Reading http://arduino.cc/en/Tutorial/ArduinoToBreadboard...
I have built everything on the breadboard, using an atmega328 on the board.
I have an OSEPP UNO, based on the arduino UNO, that I would like to use to upload my sketch.
The chip on the breadboard shipped with the bootloader.
Question is, is there a somewhat universal way of disabling the microcontroller on the board when it's not removable?
I can't pull the chip off my nonstandard UNO unfortunately. Is this an easy fix?
Here's the schematic of the board I'm using if it helps... http://osepp.com/wp-content/uploads/2011/09/OSEPP_Uno_Arduino_Compatible-Rev1.1-Schematic.pdf
Ok, you want to use the OSEPP board to program the other board?
Download the Optiloader sketch into the OSEPP board.

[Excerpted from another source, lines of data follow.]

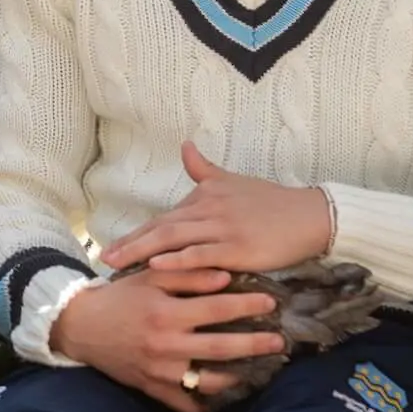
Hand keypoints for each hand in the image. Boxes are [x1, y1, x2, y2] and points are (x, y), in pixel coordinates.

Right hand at [47, 266, 284, 411]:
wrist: (80, 325)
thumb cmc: (118, 296)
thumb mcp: (149, 278)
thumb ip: (187, 276)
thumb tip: (226, 277)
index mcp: (167, 313)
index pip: (217, 309)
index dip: (247, 305)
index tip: (270, 302)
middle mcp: (166, 345)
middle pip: (221, 348)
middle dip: (255, 345)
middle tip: (280, 342)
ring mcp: (160, 371)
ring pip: (208, 381)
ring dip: (236, 376)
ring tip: (256, 370)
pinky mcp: (151, 388)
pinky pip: (183, 403)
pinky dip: (202, 404)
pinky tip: (220, 399)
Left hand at [101, 142, 333, 276]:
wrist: (310, 215)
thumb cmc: (271, 202)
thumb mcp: (233, 181)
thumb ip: (204, 169)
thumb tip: (185, 146)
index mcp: (204, 196)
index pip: (162, 218)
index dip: (136, 234)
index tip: (111, 247)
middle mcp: (208, 209)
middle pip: (160, 228)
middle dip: (129, 244)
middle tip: (102, 259)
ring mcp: (222, 228)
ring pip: (174, 239)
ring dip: (142, 252)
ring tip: (117, 265)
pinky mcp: (237, 247)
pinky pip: (201, 254)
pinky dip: (178, 260)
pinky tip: (157, 266)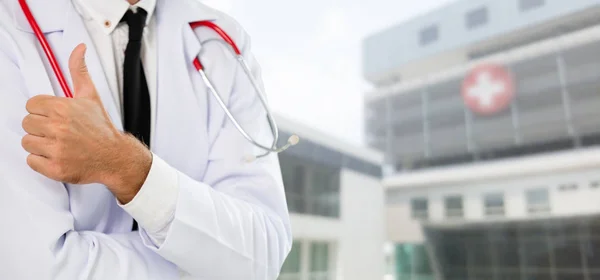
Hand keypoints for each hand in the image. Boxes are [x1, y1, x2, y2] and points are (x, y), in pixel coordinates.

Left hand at [21, 43, 150, 202]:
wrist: (115, 156)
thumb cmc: (101, 128)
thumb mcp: (90, 96)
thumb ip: (79, 70)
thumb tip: (79, 48)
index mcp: (64, 109)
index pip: (31, 105)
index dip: (43, 111)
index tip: (55, 117)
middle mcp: (59, 128)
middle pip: (27, 124)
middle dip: (40, 127)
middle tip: (57, 131)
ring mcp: (57, 150)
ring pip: (27, 143)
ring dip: (40, 145)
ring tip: (58, 144)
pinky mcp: (55, 168)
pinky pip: (31, 161)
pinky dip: (42, 161)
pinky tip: (58, 156)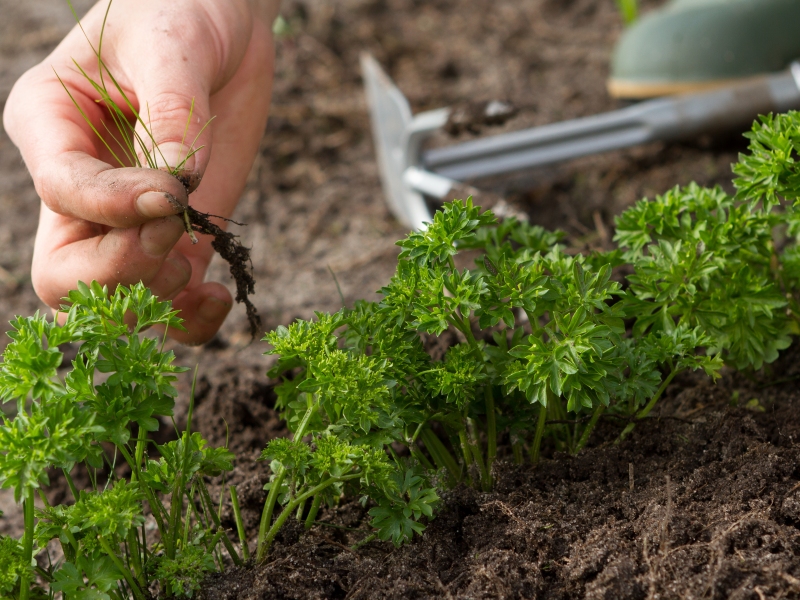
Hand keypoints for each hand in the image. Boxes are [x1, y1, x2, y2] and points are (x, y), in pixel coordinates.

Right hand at [3, 0, 277, 343]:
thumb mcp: (170, 45)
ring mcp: (127, 223)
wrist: (222, 27)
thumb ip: (171, 112)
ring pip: (113, 304)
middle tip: (173, 232)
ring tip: (196, 251)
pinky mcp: (175, 238)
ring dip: (158, 298)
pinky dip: (190, 321)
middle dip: (122, 272)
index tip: (173, 191)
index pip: (64, 196)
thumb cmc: (179, 14)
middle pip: (65, 277)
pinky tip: (220, 296)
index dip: (115, 208)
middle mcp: (81, 189)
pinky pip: (168, 306)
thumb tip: (179, 181)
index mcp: (50, 131)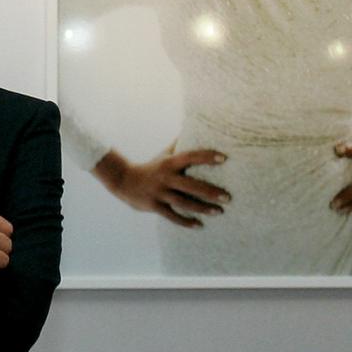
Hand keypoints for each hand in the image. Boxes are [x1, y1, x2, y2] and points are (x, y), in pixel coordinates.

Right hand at [94, 147, 229, 228]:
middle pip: (191, 185)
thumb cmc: (150, 167)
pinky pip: (172, 216)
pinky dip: (186, 222)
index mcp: (169, 163)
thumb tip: (191, 127)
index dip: (206, 157)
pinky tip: (199, 225)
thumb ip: (178, 145)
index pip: (190, 157)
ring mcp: (159, 193)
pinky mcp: (154, 206)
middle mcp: (165, 177)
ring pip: (183, 202)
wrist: (123, 180)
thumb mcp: (163, 155)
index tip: (224, 158)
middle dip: (210, 192)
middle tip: (228, 197)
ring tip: (219, 212)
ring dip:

Connect OSEPP pins D10, D11, D12, D13, +5, GND to breadboard’s Reset, D11,D12,D13, +5, Gnd
Run the sketch, it will put a bootloader on the breadboard for you.
You want to for some reason keep one of the 328’s from being active? Connect it’s reset pin to Gnd; the IO pins will then become inputs and not interfere with anything else that is connected.
If not one of those, please make your question more clear.
Thanks for your support, I really appreciate it. So from what I have been reading on the arduino.cc resources, you can wire up the arduino (or in my case the OSEPP UNO) and burn the bootloader pretty easily. The 328 chips ive purchased have the bootloader aready. My goal is to upload a sketch to the atmega to Implement it in a standalone fashion. It seemed to me like you actually have to disable the microcontroller on the board you're using to program (my OSEPP...) so it will upload to the 328? So tonight I wired everything up according to the way you upload the bootloader, and used my OSEPP board as an ISP, changed my preferences.txt to upload.using arduinoisp, and I actually think I've gotten it working. If you were in my situation, (arduino board with a non removable atmega328 or 168, how would you use it to program a separate Atmega328 or 168? I may have answered my own question by figuring it out on my own, but I haven't had the time to test it more than just running the blink sketch with some inconsistent results.
The seperate 168/328 is mounted on something else, yes?
So you are now trying to use the USB/Serial portion of the OSEPP to communicate with the seperate board.
Ground the reset pin on the OSEPP. Connect its Rx, TX, +5, GND to the other board.
Start the IDE, when it says “uploading xxxx of 32xxx bytes”, press reset on the seperate board.
I personally have an FTDI Basic
that I use to download sketches into my standalone boards. Lot less fooling around.